Recent years have seen what some call a "movement to recover history" in political science, producing approaches like analytic narratives (combining rational choice and historical narrative) and quantitative historical research (bringing scientific methods into history). These developments suggest that the old battles between "scientific" and "historical" approaches are giving way to more creative syntheses.
The cognitive revolution — drawing on the work of Kahneman and Tversky on human decision-making biases — has opened new opportunities for dialogue between behavioralists and constructivists, who study how social norms and ideas shape political choices. This suggests that political science's scientific aspirations continue to evolve rather than standing still.

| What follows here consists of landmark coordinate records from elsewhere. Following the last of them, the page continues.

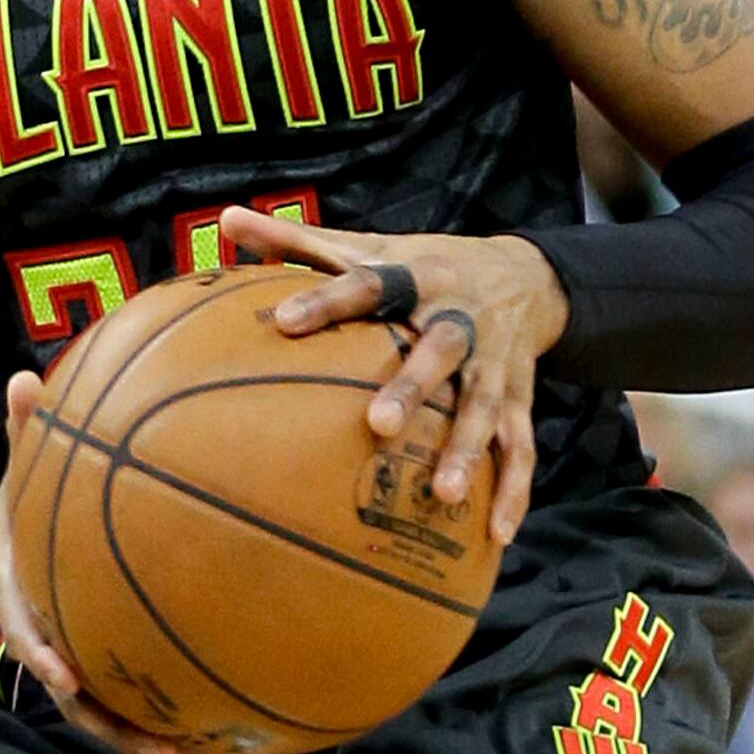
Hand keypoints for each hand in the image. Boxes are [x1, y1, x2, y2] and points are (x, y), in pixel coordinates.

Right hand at [0, 373, 228, 753]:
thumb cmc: (16, 512)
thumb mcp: (15, 473)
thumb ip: (24, 430)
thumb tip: (26, 374)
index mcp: (18, 601)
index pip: (25, 633)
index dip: (40, 654)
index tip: (62, 672)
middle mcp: (48, 647)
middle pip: (79, 703)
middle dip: (124, 730)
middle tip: (170, 748)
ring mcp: (75, 666)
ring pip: (112, 720)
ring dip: (158, 745)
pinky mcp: (101, 671)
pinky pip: (136, 705)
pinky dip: (174, 722)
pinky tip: (230, 730)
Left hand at [219, 209, 551, 548]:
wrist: (527, 276)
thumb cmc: (424, 268)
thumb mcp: (370, 248)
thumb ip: (298, 242)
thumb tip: (227, 219)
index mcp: (418, 276)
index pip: (369, 285)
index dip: (327, 301)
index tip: (284, 322)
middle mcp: (462, 318)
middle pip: (440, 349)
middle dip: (413, 385)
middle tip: (377, 425)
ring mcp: (496, 362)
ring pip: (484, 406)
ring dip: (468, 450)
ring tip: (442, 494)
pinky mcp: (520, 398)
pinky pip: (520, 446)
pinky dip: (514, 490)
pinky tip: (496, 534)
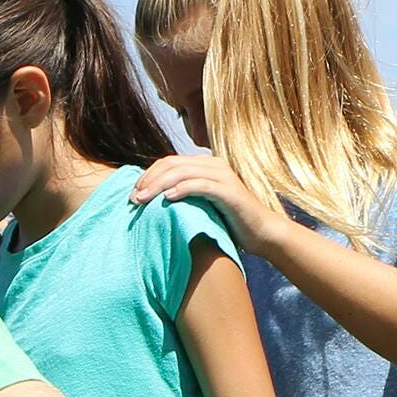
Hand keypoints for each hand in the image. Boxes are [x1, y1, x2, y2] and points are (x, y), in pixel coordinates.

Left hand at [131, 154, 286, 256]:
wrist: (263, 233)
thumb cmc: (232, 224)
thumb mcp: (203, 206)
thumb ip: (186, 197)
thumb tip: (155, 202)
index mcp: (206, 165)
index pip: (169, 162)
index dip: (148, 175)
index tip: (134, 194)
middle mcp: (214, 165)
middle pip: (172, 164)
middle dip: (149, 180)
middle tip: (133, 199)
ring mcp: (223, 176)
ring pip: (182, 172)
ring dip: (159, 185)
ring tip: (144, 200)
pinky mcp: (229, 191)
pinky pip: (200, 186)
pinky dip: (182, 190)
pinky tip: (168, 199)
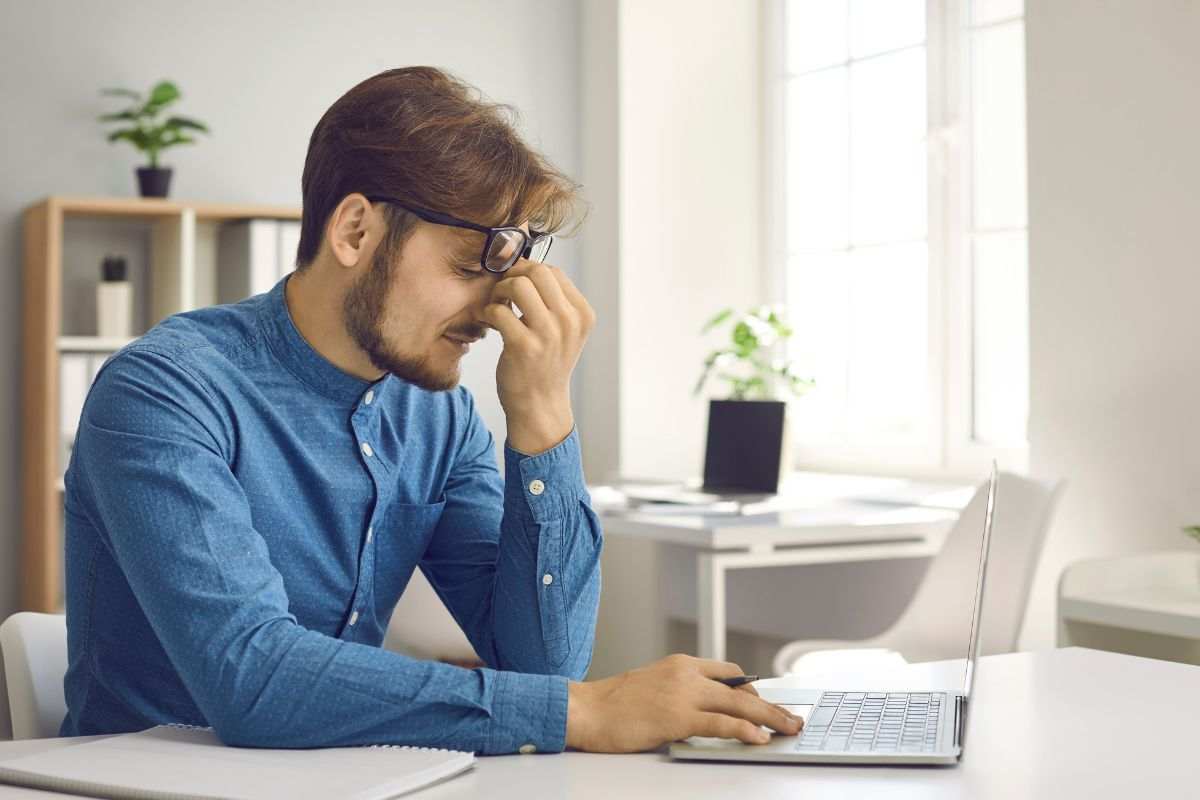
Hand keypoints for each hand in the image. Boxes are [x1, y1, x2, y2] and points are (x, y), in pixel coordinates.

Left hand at [481, 259, 595, 453]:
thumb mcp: (564, 331)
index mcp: (582, 314)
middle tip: (502, 290)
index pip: (554, 271)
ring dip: (499, 291)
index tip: (516, 284)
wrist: (541, 405)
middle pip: (538, 271)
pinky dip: (488, 312)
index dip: (528, 271)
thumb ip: (554, 301)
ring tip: (496, 305)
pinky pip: (499, 311)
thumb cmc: (546, 364)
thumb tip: (525, 268)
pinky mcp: (524, 347)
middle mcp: (570, 322)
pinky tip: (488, 322)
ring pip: (518, 286)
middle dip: (514, 275)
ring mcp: (549, 334)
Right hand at [565, 654, 803, 752]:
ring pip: (738, 705)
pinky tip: (758, 738)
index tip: (766, 704)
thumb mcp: (652, 687)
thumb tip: (705, 711)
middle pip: (741, 688)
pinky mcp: (676, 716)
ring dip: (768, 718)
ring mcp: (682, 693)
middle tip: (791, 719)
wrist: (585, 709)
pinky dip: (743, 730)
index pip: (728, 671)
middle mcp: (685, 673)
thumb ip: (680, 692)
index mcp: (680, 663)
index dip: (752, 689)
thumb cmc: (612, 704)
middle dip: (770, 706)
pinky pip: (719, 723)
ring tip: (787, 729)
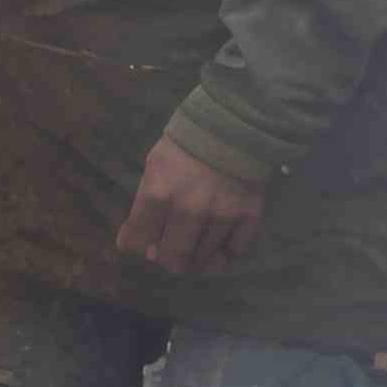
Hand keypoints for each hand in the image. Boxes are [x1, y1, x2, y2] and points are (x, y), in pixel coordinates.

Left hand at [115, 131, 267, 273]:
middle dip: (167, 259)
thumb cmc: (184, 147)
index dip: (137, 246)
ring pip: (204, 260)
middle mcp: (189, 210)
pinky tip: (221, 239)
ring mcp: (222, 215)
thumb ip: (146, 207)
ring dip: (197, 257)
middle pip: (172, 261)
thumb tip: (144, 247)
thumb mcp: (154, 168)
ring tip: (196, 240)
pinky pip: (236, 253)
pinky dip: (227, 252)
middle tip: (171, 248)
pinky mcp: (250, 217)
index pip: (136, 242)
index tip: (143, 241)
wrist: (233, 125)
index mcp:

What the Great Thinkers Teach Us About Political Science Today
So after this long journey through Machiavelli, Weber, the behavioralists, and Morgenthau, where do we stand? Here are the key insights that emerge:
- Machiavelli showed that systematic observation of real politics — combined with historical comparison — can generate practical knowledge, even if it falls short of natural science's precision
- Weber established that the aspiration toward value freedom matters, even if perfect neutrality remains impossible, and that we must protect both science and values from inappropriate imperialism
- The behavioralists demonstrated that political behavior can be measured and analyzed systematically, but their critics showed that this approach risks missing the deeper meaning and normative significance of politics
- Morgenthau reminded us that politics involves human beings in their full complexity, not reducible to simple variables, and that the attempt to make politics "scientific" can itself become dangerous ideology
The most honest answer to "Is political science a science?" is probably: "It's complicated, and that's okay." Political science is a disciplined inquiry that borrows scientific methods where appropriate while remaining open to historical, philosophical, and normative approaches where they add value. The word "science" in its name represents an aspiration — toward rigor, evidence, and systematic thinking — rather than a claim to have achieved the status of physics.
What matters most is not whether political science wins the label "science" but whether it produces genuine knowledge that helps us understand and improve political life. On that standard, the discipline has much to be proud of — and much room to grow.